▶ Activity
Reproduce every entry below line for line, with no changes to its text, and omit the pictures from your answer.

▶ Input data
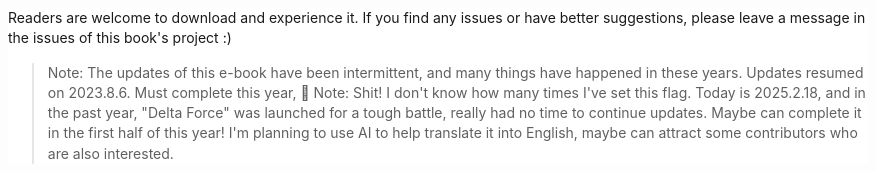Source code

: Readers are welcome to download and experience it. If you find any issues or have better suggestions, please leave a message in the issues of this book's project :)

> Note: The updates of this e-book have been intermittent, and many things have happened in these years. Updates resumed on 2023.8.6. Must complete this year, :muscle:
> Note: Shit! I don't know how many times I've set this flag. Today is 2025.2.18, and in the past year, "Delta Force" was launched for a tough battle, really had no time to continue updates. Maybe can complete it in the first half of this year!
>      I'm planning to use AI to help translate it into English, maybe can attract some contributors who are also interested.
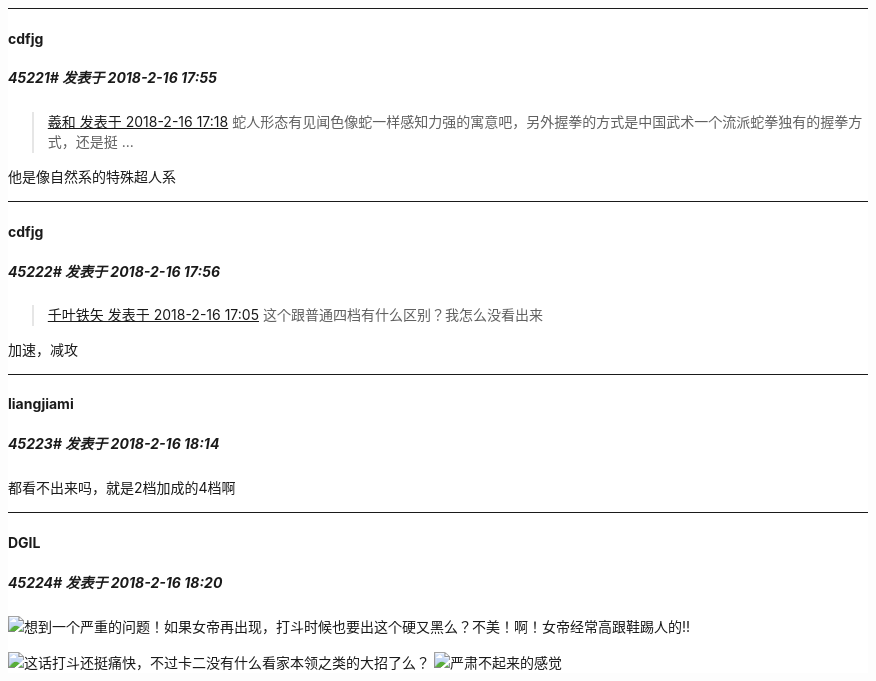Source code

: 



-----

####  cdfjg  
##### 45221#       发表于 2018-2-16 17:55



<blockquote><a href="httphttps://bbs.saraba1st.com/2b/forum.php?mod=redirect&amp;goto=findpost&amp;pid=38577435&amp;ptid=98922" target="_blank">羲和 发表于 2018-2-16 17:18</a>
蛇人形态有见闻色像蛇一样感知力强的寓意吧，另外握拳的方式是中国武术一个流派蛇拳独有的握拳方式，还是挺 ...</blockquote>
他是像自然系的特殊超人系







-----

####  cdfjg  
##### 45222#       发表于 2018-2-16 17:56



<blockquote><a href="httphttps://bbs.saraba1st.com/2b/forum.php?mod=redirect&amp;goto=findpost&amp;pid=38577333&amp;ptid=98922" target="_blank">千叶铁矢 发表于 2018-2-16 17:05</a>
这个跟普通四档有什么区别？我怎么没看出来</blockquote>
加速，减攻







-----

####  liangjiami  
##### 45223#       发表于 2018-2-16 18:14




都看不出来吗，就是2档加成的4档啊







-----

####  DGIL  
##### 45224#       发表于 2018-2-16 18:20



<img src="https://static.saraba1st.com/image/smiley/face2017/130.png" referrerpolicy="no-referrer">想到一个严重的问题！如果女帝再出现，打斗时候也要出这个硬又黑么？不美！啊！女帝经常高跟鞋踢人的!!


<img src="https://static.saraba1st.com/image/smiley/face2017/066.png" referrerpolicy="no-referrer">这话打斗还挺痛快，不过卡二没有什么看家本领之类的大招了么？
<img src="https://static.saraba1st.com/image/smiley/face2017/074.png" referrerpolicy="no-referrer">严肃不起来的感觉
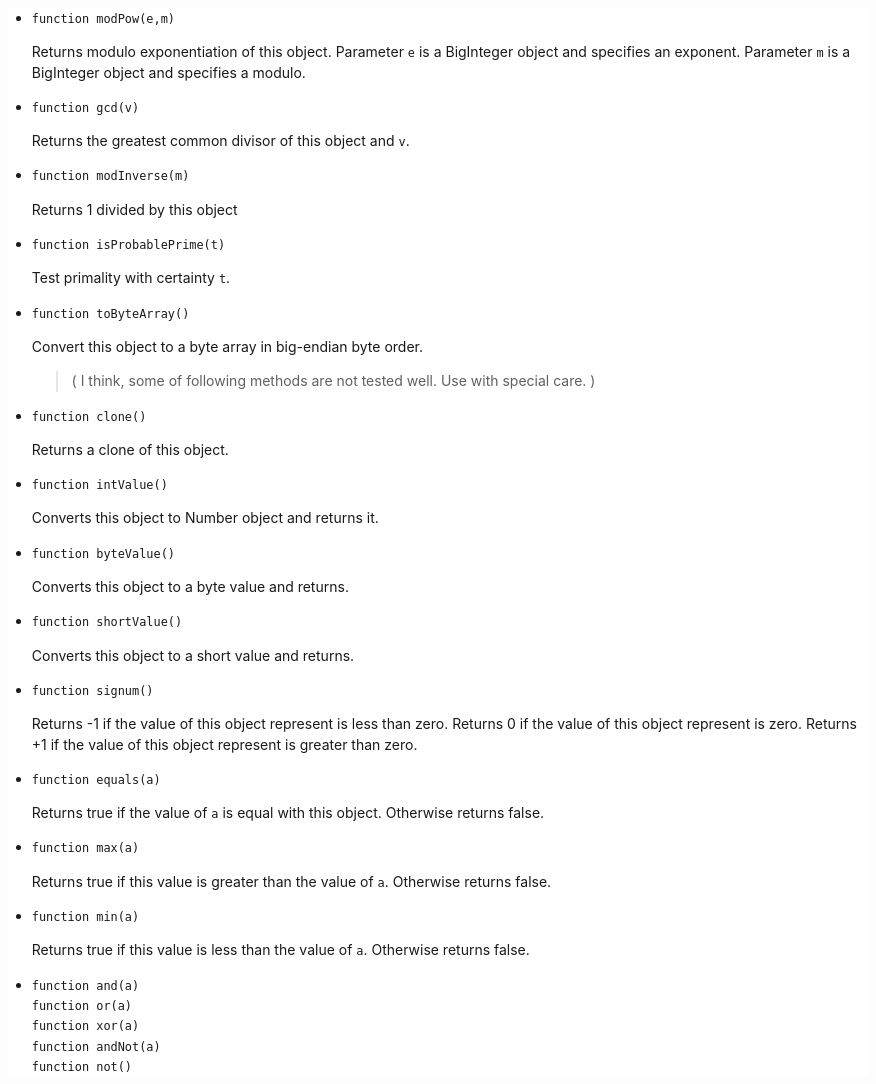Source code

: *    `function modPow(e,m)`

        Returns modulo exponentiation of this object.
        Parameter `e` is a BigInteger object and specifies an exponent.
        Parameter `m` is a BigInteger object and specifies a modulo.

*    `function gcd(v)`

        Returns the greatest common divisor of this object and `v`.

*    `function modInverse(m)`

        Returns 1 divided by this object

*    `function isProbablePrime(t)`

        Test primality with certainty `t`.

*    `function toByteArray()`

        Convert this object to a byte array in big-endian byte order.

     > ( I think, some of following methods are not tested well. Use with special care. )

*    `function clone()`

        Returns a clone of this object.

*    `function intValue()`

        Converts this object to Number object and returns it.

*    `function byteValue()`

        Converts this object to a byte value and returns.

*    `function shortValue()`

        Converts this object to a short value and returns.

*    `function signum()`

        Returns -1 if the value of this object represent is less than zero.
        Returns 0 if the value of this object represent is zero.
        Returns +1 if the value of this object represent is greater than zero.

*    `function equals(a)`

        Returns true if the value of `a` is equal with this object. Otherwise
        returns false.

*    `function max(a)`

        Returns true if this value is greater than the value of `a`. Otherwise
        returns false.

*    `function min(a)`

        Returns true if this value is less than the value of `a`. Otherwise
        returns false.

*   `function and(a)`  
    `function or(a)`  
    `function xor(a)`  
    `function andNot(a)`  
    `function not()`
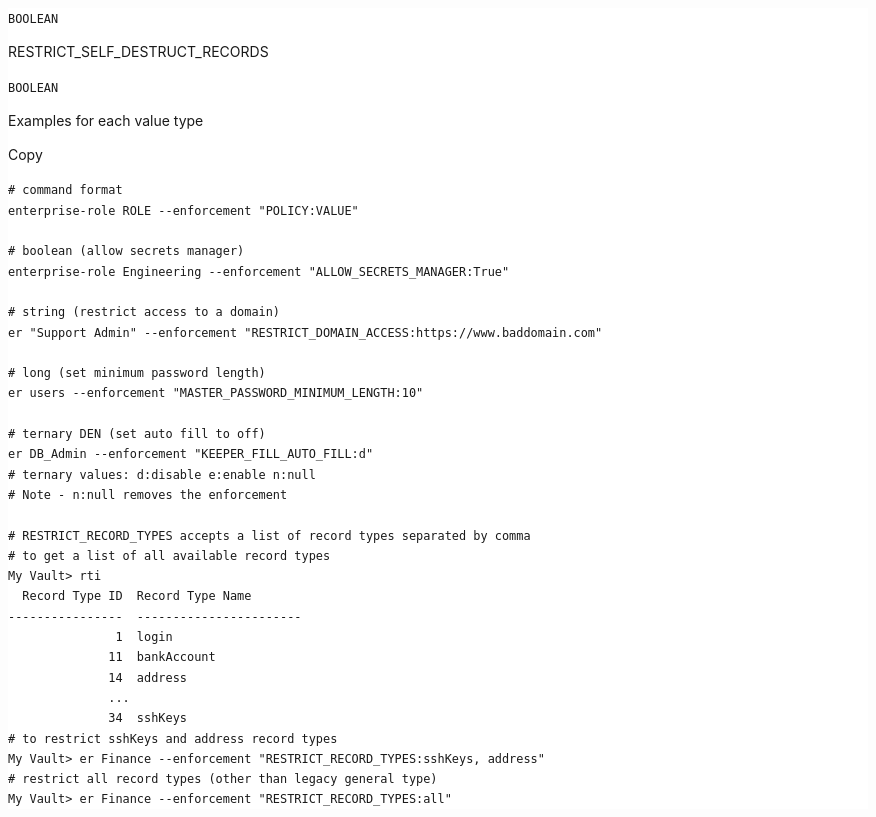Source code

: `BOOLEAN`

RESTRICT_SELF_DESTRUCT_RECORDS

`BOOLEAN`

Examples for each value type

Copy

    
    
    # command format
    enterprise-role ROLE --enforcement "POLICY:VALUE"
    
    # boolean (allow secrets manager)
    enterprise-role Engineering --enforcement "ALLOW_SECRETS_MANAGER:True"
    
    # string (restrict access to a domain)
    er "Support Admin" --enforcement "RESTRICT_DOMAIN_ACCESS:https://www.baddomain.com"
    
    # long (set minimum password length)
    er users --enforcement "MASTER_PASSWORD_MINIMUM_LENGTH:10"
    
    # ternary DEN (set auto fill to off)
    er DB_Admin --enforcement "KEEPER_FILL_AUTO_FILL:d"
    # ternary values: d:disable e:enable n:null
    # Note - n:null removes the enforcement
    
    # RESTRICT_RECORD_TYPES accepts a list of record types separated by comma
    # to get a list of all available record types
    My Vault> rti
      Record Type ID  Record Type Name
    ----------------  -----------------------
                   1  login
                  11  bankAccount
                  14  address
                  ...
                  34  sshKeys
    # to restrict sshKeys and address record types
    My Vault> er Finance --enforcement "RESTRICT_RECORD_TYPES:sshKeys, address"
    # restrict all record types (other than legacy general type)
    My Vault> er Finance --enforcement "RESTRICT_RECORD_TYPES:all"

▶ Result of this task
Source code

: Readers are welcome to download and experience it. If you find any issues or have better suggestions, please leave a message in the issues of this book's project :)

> Note: The updates of this e-book have been intermittent, and many things have happened in these years. Updates resumed on 2023.8.6. Must complete this year, :muscle:
> Note: Shit! I don't know how many times I've set this flag. Today is 2025.2.18, and in the past year, "Delta Force" was launched for a tough battle, really had no time to continue updates. Maybe can complete it in the first half of this year!
>      I'm planning to use AI to help translate it into English, maybe can attract some contributors who are also interested.
Source code

: 



-----

####  cdfjg  
##### 45221#       发表于 2018-2-16 17:55



<blockquote><a href="httphttps://bbs.saraba1st.com/2b/forum.php?mod=redirect&amp;goto=findpost&amp;pid=38577435&amp;ptid=98922" target="_blank">羲和 发表于 2018-2-16 17:18</a>
蛇人形态有见闻色像蛇一样感知力强的寓意吧，另外握拳的方式是中国武术一个流派蛇拳独有的握拳方式，还是挺 ...</blockquote>
他是像自然系的特殊超人系







-----

####  cdfjg  
##### 45222#       发表于 2018-2-16 17:56



<blockquote><a href="httphttps://bbs.saraba1st.com/2b/forum.php?mod=redirect&amp;goto=findpost&amp;pid=38577333&amp;ptid=98922" target="_blank">千叶铁矢 发表于 2018-2-16 17:05</a>
这个跟普通四档有什么区别？我怎么没看出来</blockquote>
加速，减攻







-----

####  liangjiami  
##### 45223#       发表于 2018-2-16 18:14




都看不出来吗，就是2档加成的4档啊







-----

####  DGIL  
##### 45224#       发表于 2018-2-16 18:20



<img src="https://static.saraba1st.com/image/smiley/face2017/130.png" referrerpolicy="no-referrer">想到一个严重的问题！如果女帝再出现，打斗时候也要出这个硬又黑么？不美！啊！女帝经常高跟鞋踢人的!!


<img src="https://static.saraba1st.com/image/smiley/face2017/066.png" referrerpolicy="no-referrer">这话打斗还挺痛快，不过卡二没有什么看家本领之类的大招了么？
<img src="https://static.saraba1st.com/image/smiley/face2017/074.png" referrerpolicy="no-referrer">严肃不起来的感觉
Source code

: *    `function modPow(e,m)`

        Returns modulo exponentiation of this object.
        Parameter `e` is a BigInteger object and specifies an exponent.
        Parameter `m` is a BigInteger object and specifies a modulo.

*    `function gcd(v)`

        Returns the greatest common divisor of this object and `v`.

*    `function modInverse(m)`

        Returns 1 divided by this object

*    `function isProbablePrime(t)`

        Test primality with certainty `t`.

*    `function toByteArray()`

        Convert this object to a byte array in big-endian byte order.

     > ( I think, some of following methods are not tested well. Use with special care. )

*    `function clone()`

        Returns a clone of this object.

*    `function intValue()`

        Converts this object to Number object and returns it.

*    `function byteValue()`

        Converts this object to a byte value and returns.

*    `function shortValue()`

        Converts this object to a short value and returns.

*    `function signum()`

        Returns -1 if the value of this object represent is less than zero.
        Returns 0 if the value of this object represent is zero.
        Returns +1 if the value of this object represent is greater than zero.

*    `function equals(a)`

        Returns true if the value of `a` is equal with this object. Otherwise
        returns false.

*    `function max(a)`

        Returns true if this value is greater than the value of `a`. Otherwise
        returns false.

*    `function min(a)`

        Returns true if this value is less than the value of `a`. Otherwise
        returns false.

*   `function and(a)`  
    `function or(a)`  
    `function xor(a)`  
    `function andNot(a)`  
    `function not()`
Source code

: `BOOLEAN`

RESTRICT_SELF_DESTRUCT_RECORDS

`BOOLEAN`

Examples for each value type

Copy

    
    
    # command format
    enterprise-role ROLE --enforcement "POLICY:VALUE"
    
    # boolean (allow secrets manager)
    enterprise-role Engineering --enforcement "ALLOW_SECRETS_MANAGER:True"
    
    # string (restrict access to a domain)
    er "Support Admin" --enforcement "RESTRICT_DOMAIN_ACCESS:https://www.baddomain.com"
    
    # long (set minimum password length)
    er users --enforcement "MASTER_PASSWORD_MINIMUM_LENGTH:10"
    
    # ternary DEN (set auto fill to off)
    er DB_Admin --enforcement "KEEPER_FILL_AUTO_FILL:d"
    # ternary values: d:disable e:enable n:null
    # Note - n:null removes the enforcement
    
    # RESTRICT_RECORD_TYPES accepts a list of record types separated by comma
    # to get a list of all available record types
    My Vault> rti
      Record Type ID  Record Type Name
    ----------------  -----------------------
                   1  login
                  11  bankAccount
                  14  address
                  ...
                  34  sshKeys
    # to restrict sshKeys and address record types
    My Vault> er Finance --enforcement "RESTRICT_RECORD_TYPES:sshKeys, address"
    # restrict all record types (other than legacy general type)
    My Vault> er Finance --enforcement "RESTRICT_RECORD_TYPES:all"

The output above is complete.